This event happened a few decades before April 19th, but I think it is appropriate none the less.
From Seeds of Discontent by J. Revell Carr;
Small raids continued to plague the frontier region; however, in the spring of 1697 an unlikely heroine emerged from the brutality of King William's war. Hannah Dustin, a woman of about forty and the mother of eight, was at her home near Haverhill, Massachusetts, with her week-old infant and her nurse, Mary Neff, when a group of Abenaki natives attacked the farm. Dustin's husband, who had the other children with him in the fields, was able to hold off the attackers while he got his children to safety. However, he could do nothing to prevent the capture of his wife, the newborn and Neff. Cotton Mather recorded the events, the terrible beginning of the captives' march, and the fate of Hannah's newborn, "but ere they had gone many steps, they dash'd out the brains of the infant against a tree; and several of the other captives, as they began to tire in the sad journey..." With their captives, the Indians retreated to the north, rendezvoused with other tribe members, and then split up to continue the march in small groups.
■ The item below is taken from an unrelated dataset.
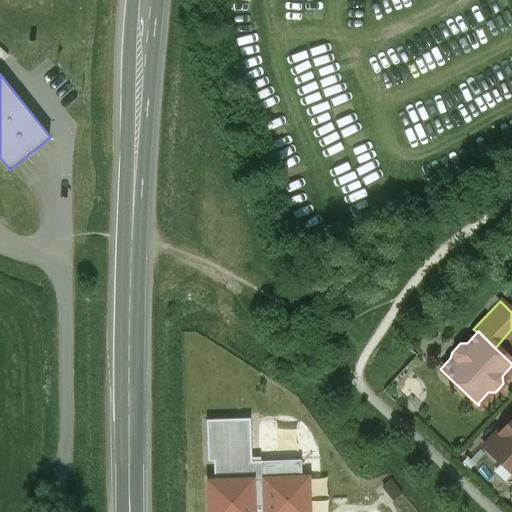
[(511,430),(505,424),(494,436),(483,447),(511,474),(511,430)]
Six weeks into their trek, Dustin's party was camped on an island in the Merrimack River. On the night of March 30, when the five adult Indians and seven children were asleep, Hannah Dustin, Neff, and another captive, seventeen-year-old Samuel Leonardson, who had been captured at Worchester the previous year, took bold action, "a little before break of day, when the whole crew was in a dead sleep, one of these women took up a resolution to...take away the life of the murderers by whom her child had been butchered. She heartened the nurse and the youth to assist her in this enterprise; and all furnishing themselves with hatchets for the purpose, they struck home such blows upon the heads of their sleeping oppressors." Dustin, Neff and Leonardson then set about the grim task of scalping their victims. Dustin's primary motivation for her attack was escape and retribution for the loss of her child, but there was also a "scalp bounty" of £50, which the government offered to encourage the colonists and militia to actively engage in the war against the natives.
Awesome story, RL. Thanks for sharing.